• **Raw data**:

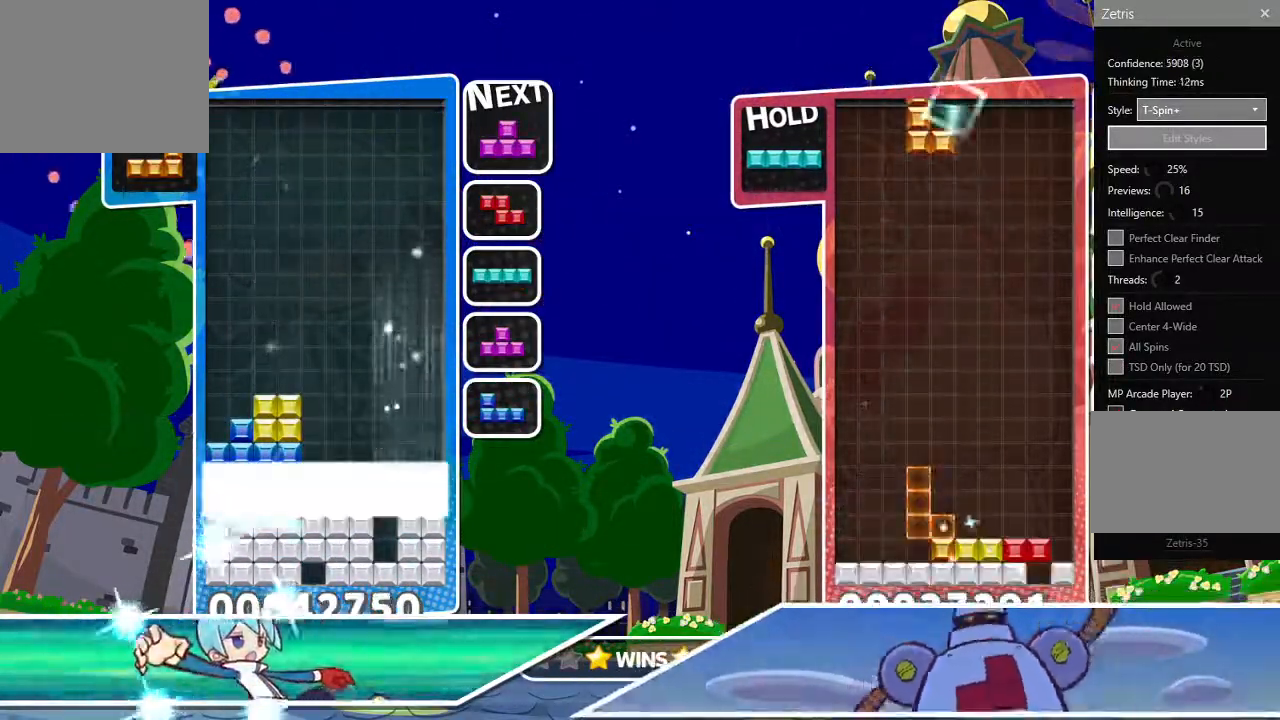
{"dt_ms": 500, "buttons": ["DPAD_RIGHT"], "left_stick": "center", "right_stick": "center", "events": [[33, "DPAD_RIGHT", "down"]]}
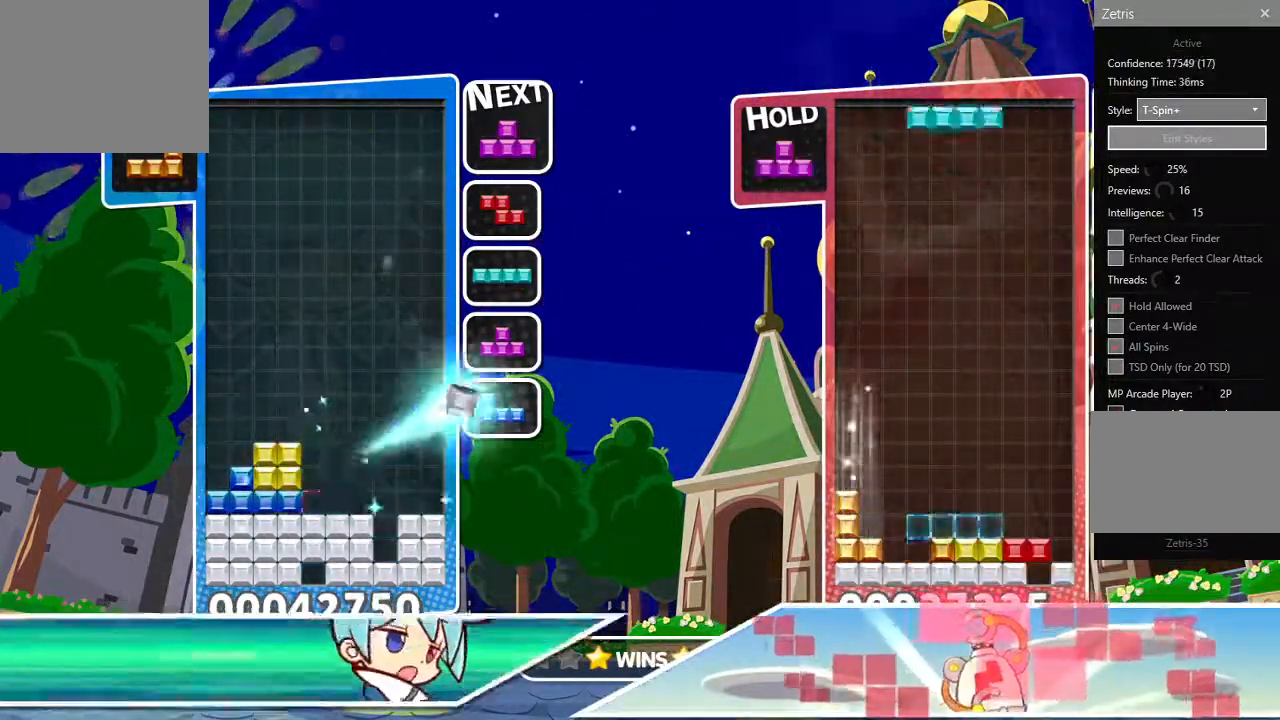
{"dt_ms": 500, "buttons": ["DPAD_UP"], "left_stick": "center", "right_stick": "down", "events": [[83, "R1", "down"], [117, "CROSS", "down"], [183, "right_stick", "down-left"], [200, "DPAD_RIGHT", "up"], [233, "R1", "up"], [267, "CROSS", "up"], [350, "right_stick", "down"], [467, "DPAD_UP", "down"]]}
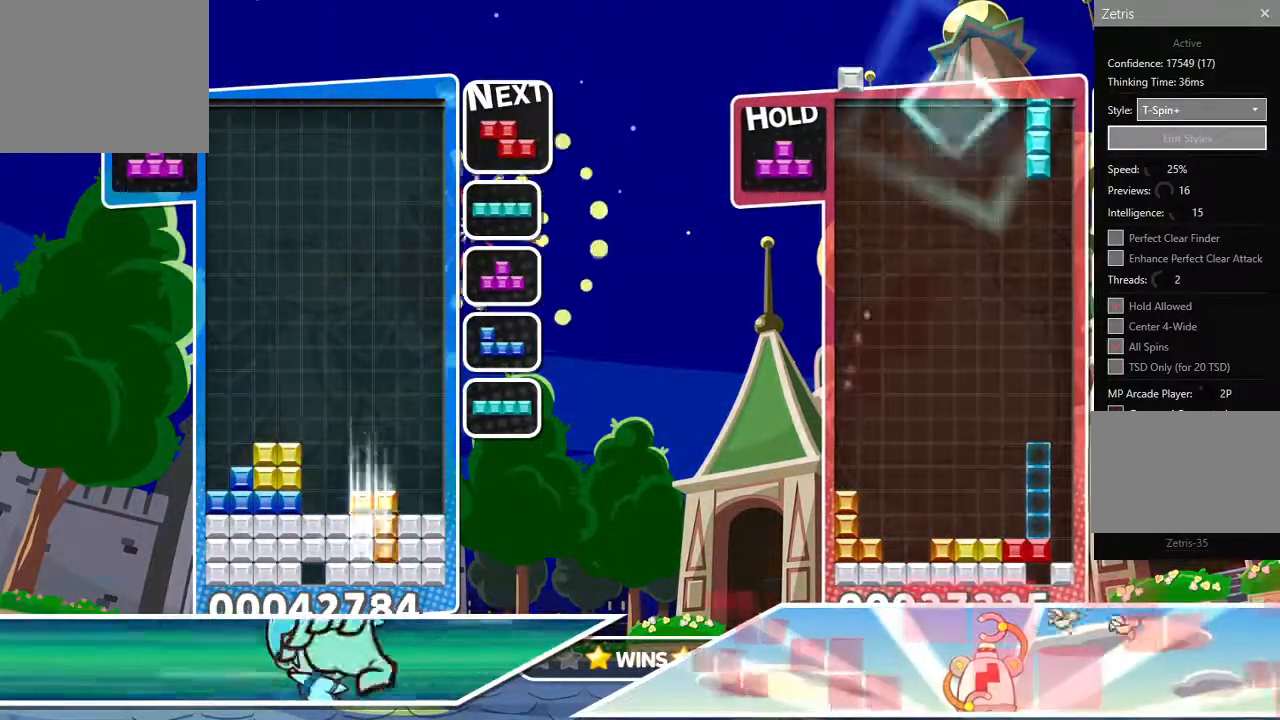
{"dt_ms": 1000, "buttons": [], "left_stick": "center", "right_stick": "center"}
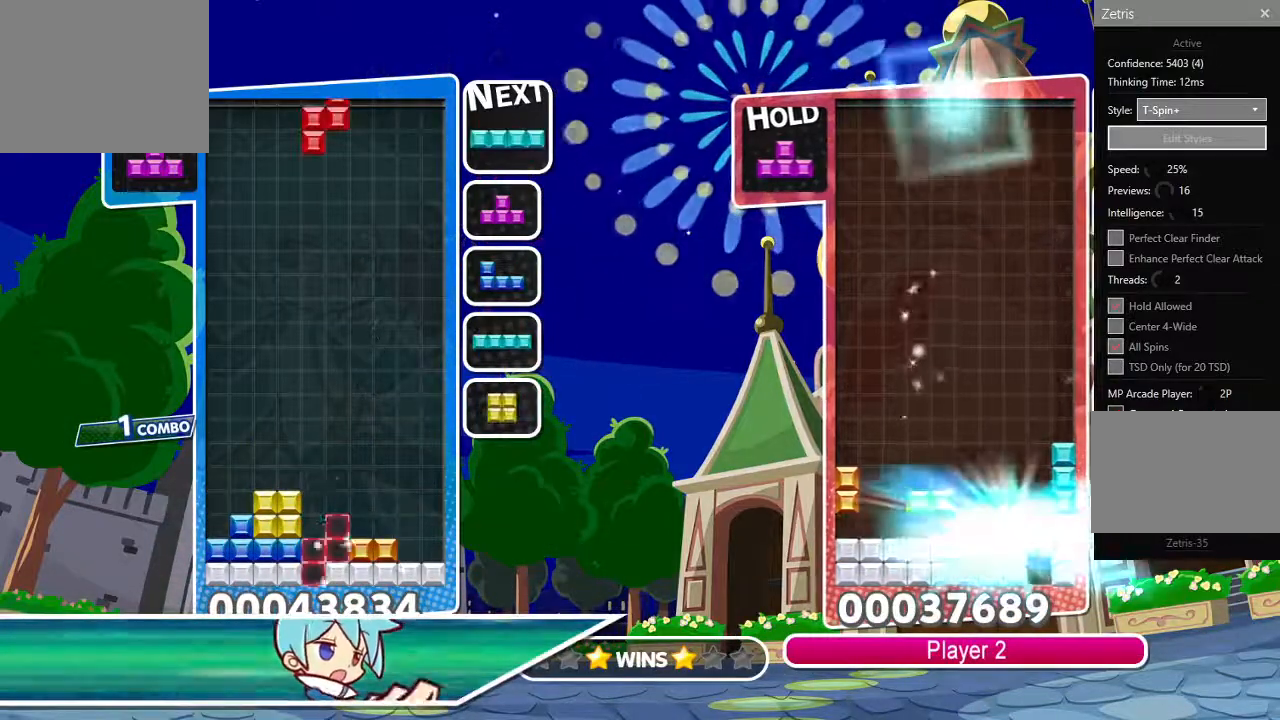
{"dt_ms": 500, "buttons": ["DPAD_LEFT"], "left_stick": "center", "right_stick": "center", "events": [[50, "DPAD_UP", "down"], [217, "DPAD_UP", "up"], [500, "DPAD_LEFT", "down"]]}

• **What is being asked**: Reproduce each line above that contains "events".

• **Result for this exercise**:
{"dt_ms": 500, "buttons": ["DPAD_RIGHT"], "left_stick": "center", "right_stick": "center", "events": [[33, "DPAD_RIGHT", "down"]]}
{"dt_ms": 500, "buttons": ["DPAD_UP"], "left_stick": "center", "right_stick": "down", "events": [[83, "R1", "down"], [117, "CROSS", "down"], [183, "right_stick", "down-left"], [200, "DPAD_RIGHT", "up"], [233, "R1", "up"], [267, "CROSS", "up"], [350, "right_stick", "down"], [467, "DPAD_UP", "down"]]}
{"dt_ms": 500, "buttons": ["DPAD_LEFT"], "left_stick": "center", "right_stick": "center", "events": [[50, "DPAD_UP", "down"], [217, "DPAD_UP", "up"], [500, "DPAD_LEFT", "down"]]}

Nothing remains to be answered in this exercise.